Note on Table Size vs. Column Sizes:
You might notice that the Total Table Size (pg_relation_size) reported as 1.064 GB is less than the sum of the individual column sizes (~2.3 GB). This discrepancy is due to PostgreSQL’s TOAST (The Oversized-Attribute Storage Technique) mechanism.

What is TOAST?
TOAST is PostgreSQL’s method for handling large data fields that exceed a certain size threshold. Instead of storing all the data directly within the main table, TOAST compresses and moves large column values (like our embeddings and content columns) into a separate storage area called a TOAST table. This not only optimizes storage by compressing data but also ensures that the main table remains efficient for operations that don’t require accessing the large columns.

Performance Before Indexing

To establish a performance baseline, we executed a set of basic similarity search queries without any indexing. These queries simulate the typical retrieval operations in a RAG-based application.
Sample Queries and Results:

Summary:

Total database query time: 18.3047 seconds

Average query time: 3.6609 seconds

Analysis:

Total Query Time: Approximately 18.3 seconds for five queries.
Average Query Time: Around 3.66 secondsper query.

These results highlight the need for optimization, especially when scaling up to more extensive datasets or higher query frequencies in production environments.

Implementing HNSW Indexes

To enhance query performance, we introduced an HNSW index on the embeddings column. This index facilitates rapid approximate nearest neighbor searches, significantly reducing retrieval times.
CREATE INDEX ON file_embeddings USING hnsw (embeddings vector_cosine_ops);
Details:

Index Type: HNSW (Hierarchical Navigable Small World)
Operator Class: vector_cosine_ops specifies the use of cosine similarity for vector operations.

Time Taken: Building the HNSW index on 1 million rows took approximately 33 minutes. While this is a considerable upfront cost, the trade-off is justified by the substantial performance gains during query operations.

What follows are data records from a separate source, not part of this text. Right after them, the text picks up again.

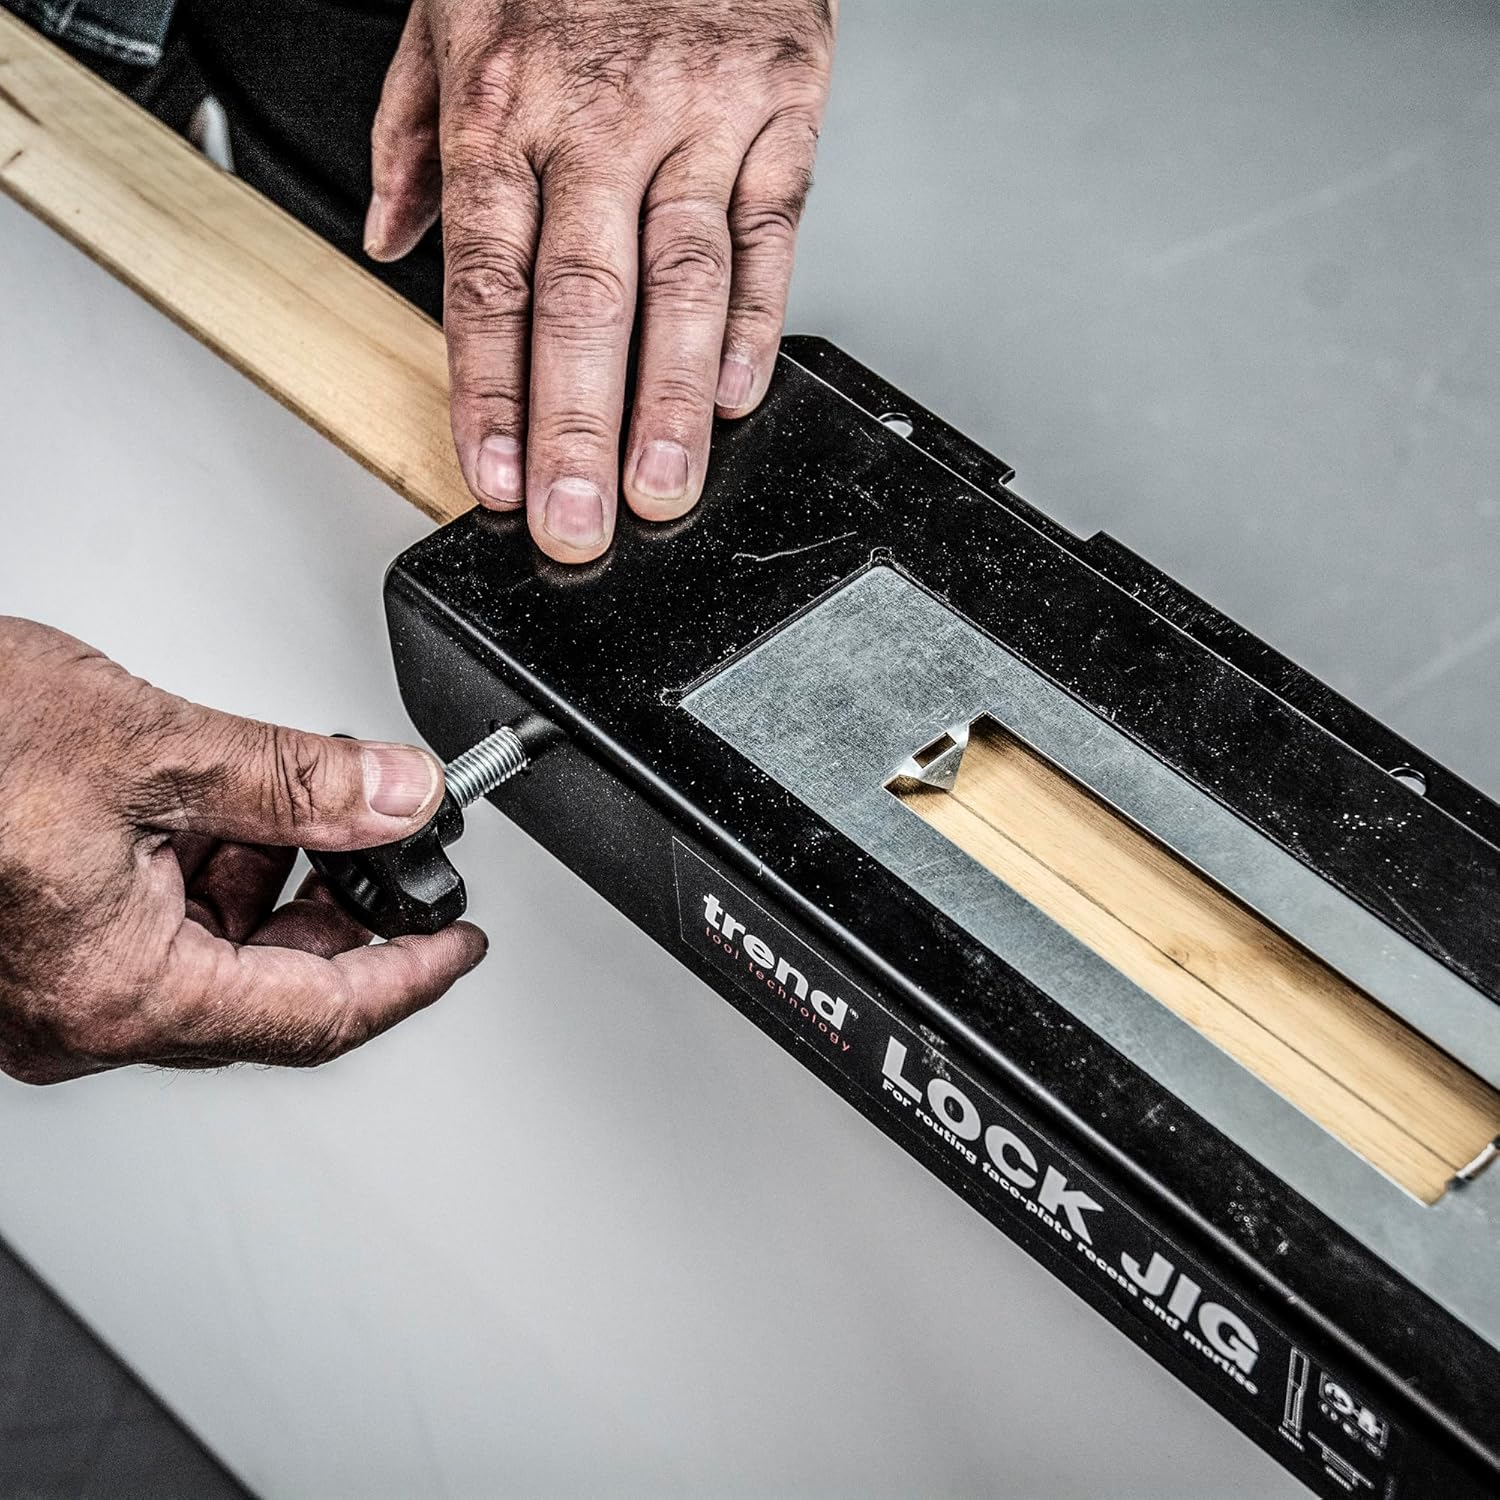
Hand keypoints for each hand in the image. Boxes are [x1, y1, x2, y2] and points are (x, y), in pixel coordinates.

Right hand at [0, 619, 486, 1084]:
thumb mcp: (151, 746)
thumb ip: (296, 784)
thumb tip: (399, 798)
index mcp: (120, 992)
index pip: (319, 1016)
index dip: (410, 977)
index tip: (460, 944)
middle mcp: (83, 1011)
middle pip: (270, 988)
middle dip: (342, 908)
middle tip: (393, 840)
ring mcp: (54, 985)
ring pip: (217, 952)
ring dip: (276, 877)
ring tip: (304, 797)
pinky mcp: (37, 944)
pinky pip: (161, 927)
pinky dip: (213, 867)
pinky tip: (231, 805)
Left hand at [364, 0, 836, 561]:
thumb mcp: (444, 12)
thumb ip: (408, 135)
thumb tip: (385, 242)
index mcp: (502, 104)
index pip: (487, 280)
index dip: (490, 392)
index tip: (495, 479)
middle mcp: (597, 116)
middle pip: (584, 299)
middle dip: (578, 426)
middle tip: (580, 521)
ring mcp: (697, 111)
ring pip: (684, 280)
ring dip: (671, 401)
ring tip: (663, 488)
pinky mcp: (780, 101)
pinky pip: (771, 228)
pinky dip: (759, 318)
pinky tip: (736, 393)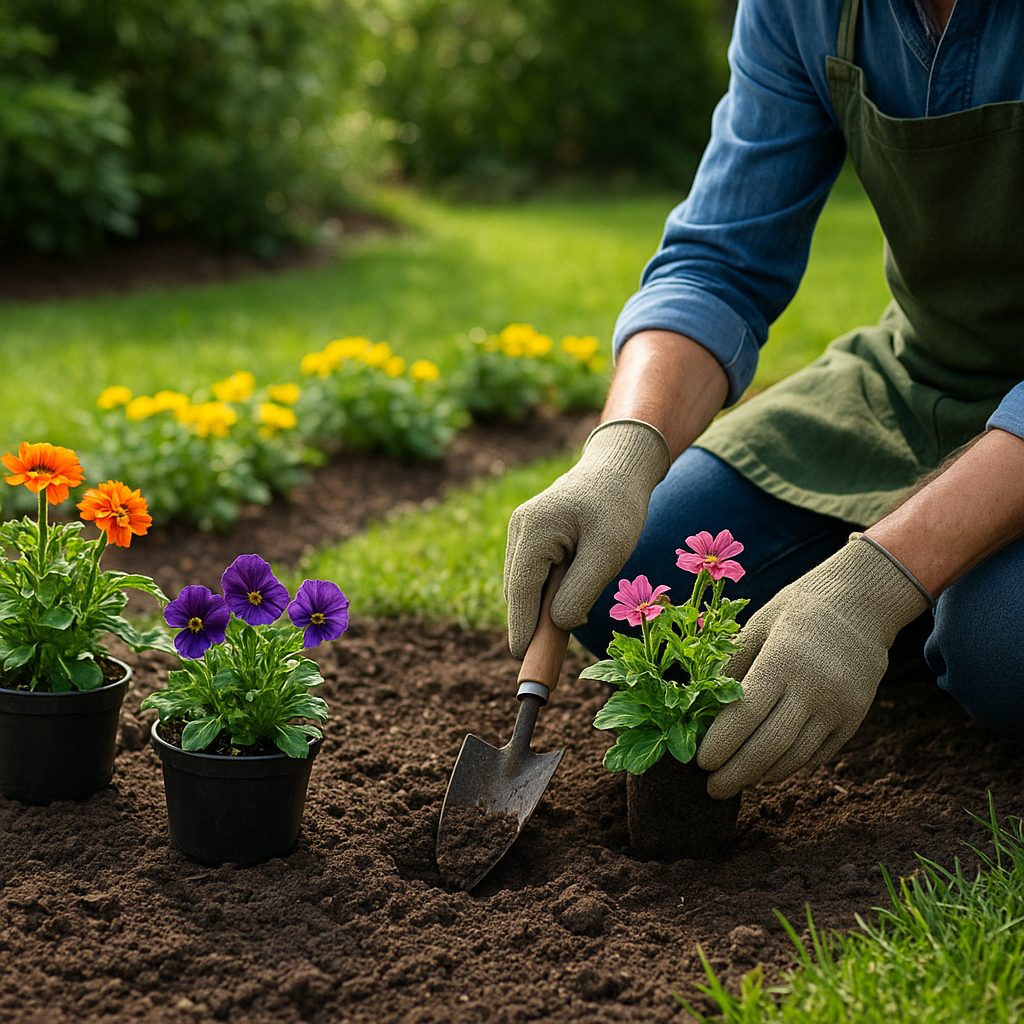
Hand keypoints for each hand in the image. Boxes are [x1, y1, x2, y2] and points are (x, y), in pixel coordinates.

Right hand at [503, 419, 669, 658]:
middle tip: (551, 652)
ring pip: (524, 584)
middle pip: (518, 590)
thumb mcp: (608, 552)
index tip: (521, 656)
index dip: (520, 626)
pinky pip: (533, 573)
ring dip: (543, 603)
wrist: (620, 467)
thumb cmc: (618, 506)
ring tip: (575, 609)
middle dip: (533, 619)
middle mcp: (520, 528)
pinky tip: (572, 589)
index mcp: (534, 528)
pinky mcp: (531, 535)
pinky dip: (547, 590)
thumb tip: (555, 623)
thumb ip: (579, 590)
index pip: (520, 589)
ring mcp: (522, 530)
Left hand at [696, 535, 931, 797]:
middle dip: (736, 773)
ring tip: (736, 782)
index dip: (721, 743)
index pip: (746, 714)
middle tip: (712, 789)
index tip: (699, 762)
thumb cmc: (797, 610)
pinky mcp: (854, 718)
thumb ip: (732, 666)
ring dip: (762, 775)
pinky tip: (767, 770)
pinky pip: (818, 754)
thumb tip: (701, 708)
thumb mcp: (758, 625)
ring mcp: (838, 707)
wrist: (862, 602)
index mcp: (783, 660)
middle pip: (769, 745)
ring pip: (796, 757)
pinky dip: (790, 766)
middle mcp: (814, 688)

Performance After Indexing

Post-indexing, we reran the same set of similarity search queries to assess the improvements.

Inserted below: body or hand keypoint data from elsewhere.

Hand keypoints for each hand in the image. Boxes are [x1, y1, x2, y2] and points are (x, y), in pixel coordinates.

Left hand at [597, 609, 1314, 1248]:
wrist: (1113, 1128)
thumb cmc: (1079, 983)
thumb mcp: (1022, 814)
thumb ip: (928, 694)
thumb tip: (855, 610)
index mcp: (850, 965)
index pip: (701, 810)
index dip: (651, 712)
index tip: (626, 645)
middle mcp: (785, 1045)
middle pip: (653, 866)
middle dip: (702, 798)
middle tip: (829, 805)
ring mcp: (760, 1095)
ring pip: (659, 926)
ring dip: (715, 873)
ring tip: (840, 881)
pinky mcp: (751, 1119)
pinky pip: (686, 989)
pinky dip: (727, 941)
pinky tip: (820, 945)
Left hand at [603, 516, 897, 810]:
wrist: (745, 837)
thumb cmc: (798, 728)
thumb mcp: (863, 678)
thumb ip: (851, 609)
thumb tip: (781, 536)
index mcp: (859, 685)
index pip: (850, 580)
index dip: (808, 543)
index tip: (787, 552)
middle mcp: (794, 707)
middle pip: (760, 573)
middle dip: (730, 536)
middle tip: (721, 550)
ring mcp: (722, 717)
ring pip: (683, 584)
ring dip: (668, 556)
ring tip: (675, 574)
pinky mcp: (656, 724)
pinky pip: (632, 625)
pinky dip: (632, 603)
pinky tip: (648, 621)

Optimized Queries and Results:

Summary:

Total database query time: 0.6205 seconds

Average query time: 0.1241 seconds

Comparison:

Key Observations:

Total Query Time decreased from 18.3 seconds to 0.62 seconds.
Average Query Time per query dropped from 3.66 seconds to 0.124 seconds.

This represents an approximate 30-fold improvement in query performance.

Conclusion

The experiment clearly demonstrates the transformative impact of HNSW indexes on RAG-based generative AI applications. By integrating HNSW indexes within PostgreSQL using PgVector, we achieved a dramatic reduction in similarity search times, from several seconds per query to mere milliseconds. This enhancement not only accelerates real-time data retrieval but also scales seamlessly with growing datasets, ensuring that RAG models remain responsive and efficient even as the underlying knowledge bases expand.